プロレス・木村健悟「藤波は童顔でかわいらしい顔して、まだ身体も細かったから『絶対に俺のほうが強いだろ』と思ってたよ」
スパルタのユキーデ
――新日本に移籍したばかりの頃、藤波さんとの関係はどうだったんですか?
木村 藤波さんとは、新日本に移籍するちょっと前にもう会ってるんですよ。坂口さんが新日本に合流する前、じつは水面下でもう動いていて、猪木&坂口が一緒に某スタジオで写真撮影をするっていう機会があったんです。そこにボクは坂口さんの付き人として一緒に行って。

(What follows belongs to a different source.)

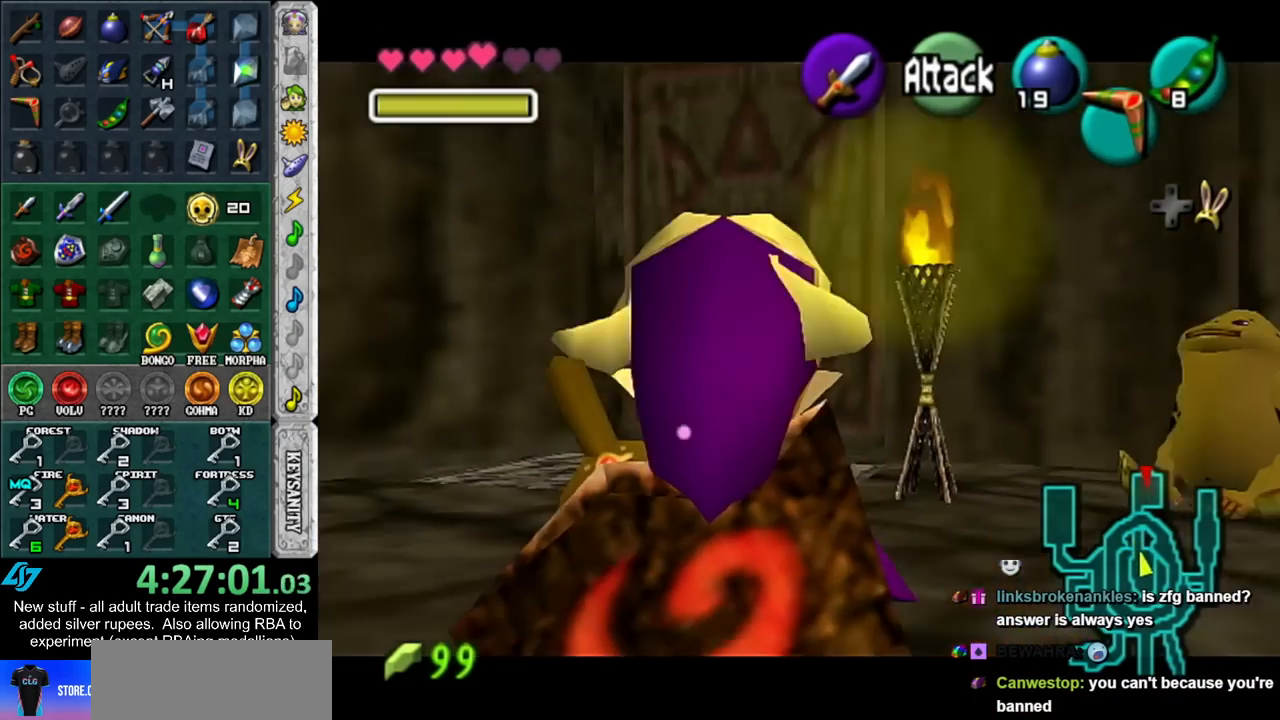
{"buttons": ["L1"], "left_stick": "center", "right_stick": "center", "events": [[267, "L1", "up"], [483, "L1", "down"]]}
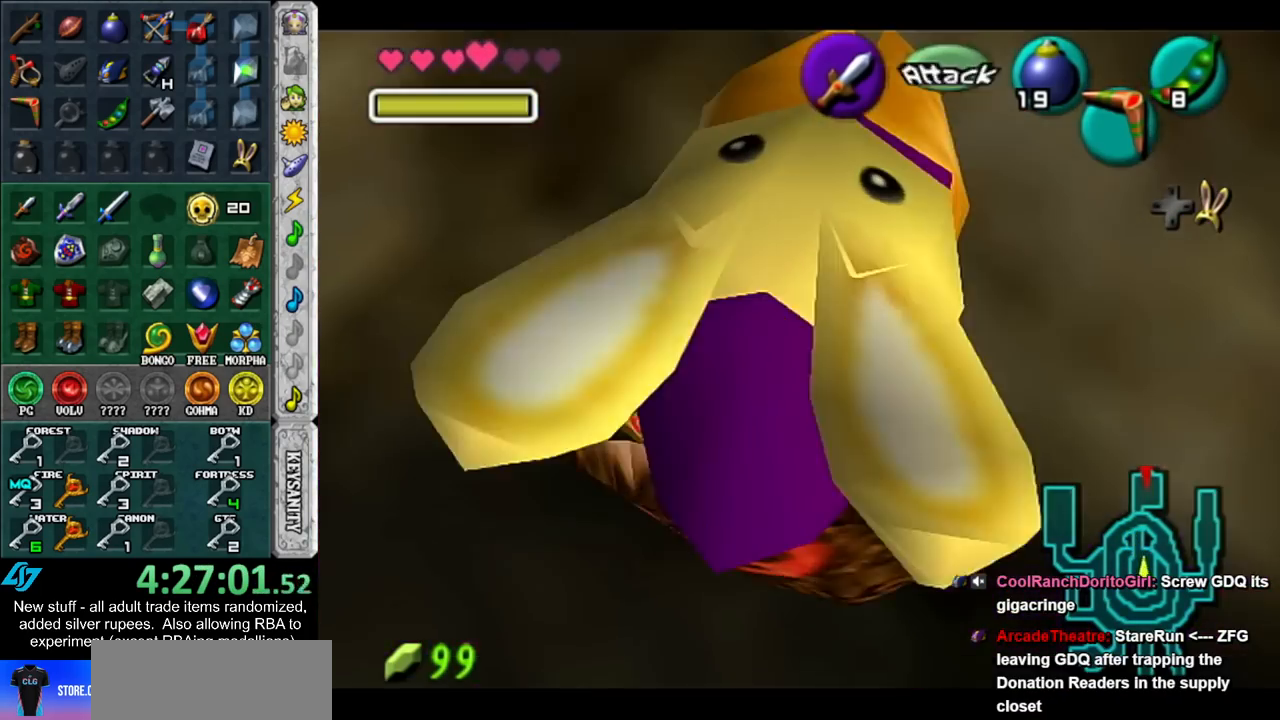
{"buttons": ["L1"], "left_stick": "center", "right_stick": "center", "events": []}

その広いスタジオの中に猪木・坂口が見えるんだけど、薄暗いところにひとり若者がいるわけ。それが藤波だったんですよ。同じ若手同士で、こっちは坂口さんの付き人で、向こうは猪木さんの付き人。しかも同い年でしょ? それは意識しますよね。その時から「俺のライバルはこいつだ!」って思いましたよ。向こうは全然そう思ってなかったかもしれないけど(笑)。
―― 一方通行でしたか(笑)。
木村 向こうは童顔でかわいらしい顔して、まだ身体も細かったから、「絶対に俺のほうが強いだろ」と思ってたんだけど、あんまり問題にされてなかったかな(笑)。
――でも、木村さんと藤波さんは、1987年1月14日に後楽園ホールでワンマッチ興行という歴史に残る試合をのちにやりましたよね。
木村 そうだね。木村vs藤波のワンマッチだけで後楽園をやるなんて興行は、後にも先にもあれ1回しかないわけだから。あれは新日本の歴史の1ページを飾れたんじゃないかな。
――ワンマッチ興行って、誰のアイデアだったんですか?
木村 誰のアイデアかなぁ? 新間(寿)さん辺りじゃないの?
――いや、あの頃はもう新間さんは新日本を退社してます。83年のクーデター騒動で失脚して。
木村 ああ、そうか。
――そうすると、猪木さんなんですかね?
木村 猪木さんなのかなあ。いずれにしても、あの1試合だけで後楽園を札止めにするくらい俺たちに期待感があったからこそできたんだろうね。やるまでは、本当にお客が入るのか心配だったけどね。